Somehow extracting summary statistics of tables quickly using SQL
I worked with a large table, with a thousand numeric columns, and some of them were dodgy and I wanted to know which. It would help to find basic summary statistics, like the min, max and mean of each column, so let’s do that now.
What to do? Link to heading
I really didn’t want to do this:
select
min(c1),
max(c1),
mean(c1),
min(c2),
max(c2),
mean(c2),
min(c3)
-- and so on for 1000 columns
from xyz
The alternate idea: write SQL, that generates SQL!

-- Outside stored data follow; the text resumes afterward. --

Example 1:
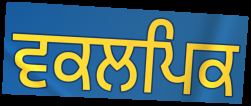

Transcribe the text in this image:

ਵਕਲਪਿਕ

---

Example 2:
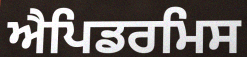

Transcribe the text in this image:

ਐਪਿਡਰਮਿਸ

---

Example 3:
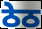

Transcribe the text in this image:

ਠੇਠ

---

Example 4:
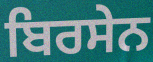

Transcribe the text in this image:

ਬਿਰਸੇਨ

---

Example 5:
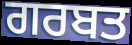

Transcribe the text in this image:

ਗਰਬਤ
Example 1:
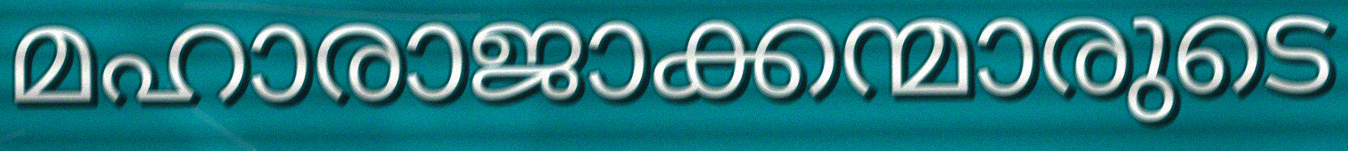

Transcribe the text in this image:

മഹാരാജാക്കന്മാരുടെ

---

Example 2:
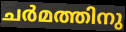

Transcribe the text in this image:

ചർമത്തിനു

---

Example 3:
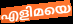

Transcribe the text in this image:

എളിമയെ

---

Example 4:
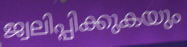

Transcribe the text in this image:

ജ്വലിപ്പിക്കുകയും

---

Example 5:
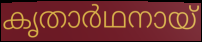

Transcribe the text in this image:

കൃതാർഥനായ്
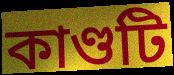
কাণ্ডটি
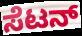
ಸೆಟನ್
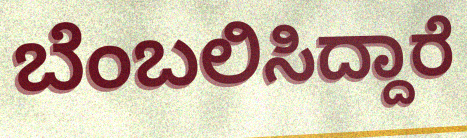
ಬೆಂಬಲಿಸಿದ್ದಾರೆ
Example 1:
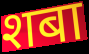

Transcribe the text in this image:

शबा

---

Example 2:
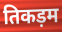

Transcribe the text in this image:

तिकड़म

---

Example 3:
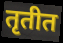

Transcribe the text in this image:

What does this mean? Here’s a code snippet, written in PostgreSQL:
SELECT 'select \'spacer\' AS column_name, 0 AS min_value, 0 as avg_value,
0 as max_value, 0 as n_nulls, 0 as n_non_nulls, 0 as n_rows' union all
SELECT
'union all select \'' || "column" || '\', min(' ||
"column" || '), avg(cast(' ||
"column" || ' as float)), max(' ||
"column" || '), sum(case when ' ||
"column" || ' is null then 1 else 0 end) n_nulls, count(1) - sum(case when ' ||
"column" || ' is null then 1 else 0 end) n_non_nulls, count(1) n_rows from ' || tablename
FROM pg_table_def
WHERE tablename = 'XYZ'
and type in ('integer', 'real');
If you run this statement, the output will be a table. Copy-paste the table into a new editor and you’ll see a SQL statement. Run this statement to get your summary statistics! Just remember to modify the WHERE clause to use the table name you are interested in.

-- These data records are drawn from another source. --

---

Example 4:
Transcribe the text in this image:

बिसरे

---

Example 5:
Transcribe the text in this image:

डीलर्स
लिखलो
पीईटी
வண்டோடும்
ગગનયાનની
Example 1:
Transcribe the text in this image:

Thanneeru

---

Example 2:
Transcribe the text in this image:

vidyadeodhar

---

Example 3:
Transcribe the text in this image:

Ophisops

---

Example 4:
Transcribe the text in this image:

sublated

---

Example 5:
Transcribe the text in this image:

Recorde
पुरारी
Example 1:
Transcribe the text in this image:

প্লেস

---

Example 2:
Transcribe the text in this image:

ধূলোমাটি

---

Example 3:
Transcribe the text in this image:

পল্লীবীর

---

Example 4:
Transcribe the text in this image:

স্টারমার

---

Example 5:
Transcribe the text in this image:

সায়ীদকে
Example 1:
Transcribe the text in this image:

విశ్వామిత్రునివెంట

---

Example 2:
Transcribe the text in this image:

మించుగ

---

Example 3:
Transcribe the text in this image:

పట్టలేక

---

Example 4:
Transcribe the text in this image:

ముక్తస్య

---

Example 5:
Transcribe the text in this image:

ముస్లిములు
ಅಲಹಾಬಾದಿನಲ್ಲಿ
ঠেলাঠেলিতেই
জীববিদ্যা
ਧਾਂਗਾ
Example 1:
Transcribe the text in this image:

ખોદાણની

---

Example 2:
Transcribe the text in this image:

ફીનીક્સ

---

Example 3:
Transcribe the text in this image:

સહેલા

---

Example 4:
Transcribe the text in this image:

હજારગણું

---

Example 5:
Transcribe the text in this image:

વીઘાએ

How does it work? The statement uses the pg_table_def
table to find the column names in your table. It checks which ones are numeric, then constructs an elaborate string concatenation to generate a SQL query.

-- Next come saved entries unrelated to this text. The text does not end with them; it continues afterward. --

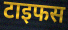
टाइफस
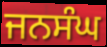
ਜਨਸੰਘ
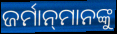
ଜର୍ମାନ୍‌ମାନଙ୍କୁ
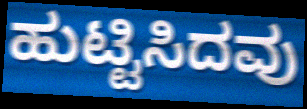
ಹುಟ್ಟಿಸಿದವು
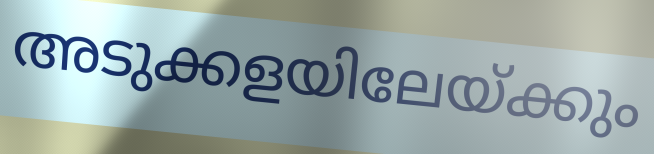
അടുക്കളയിലേയ്ക്കും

No typing required! Once you get the basic idea, you can extend the code above to only include particular metrics that you are interested. Above we find the
- min
- max
- average
- number of nulls
- number of non-nulls
- total number of rows
for each column, but there are plenty more that you could include, like
- number of zeros
- median
- standard deviation / variance
- distribution
- percentiles (5th percentile, 25th percentile, 75th percentile, 95th percentile)
- percentage of outliers (numbers over a certain value
Just be careful if you have large data. The metrics that require sorting to work will be slow (like the median or percentiles) so you might have to do without those (or use a sortkey).
Benefits Link to heading
I’m finding this method of writing SQL very useful. I’ve found four main benefits:
- I type way less SQL
- I make less mistakes in my queries
- I’m way more likely to calculate summary statistics for my tables, which leads to
- being more likely to find errors in my data
This last point is the big one.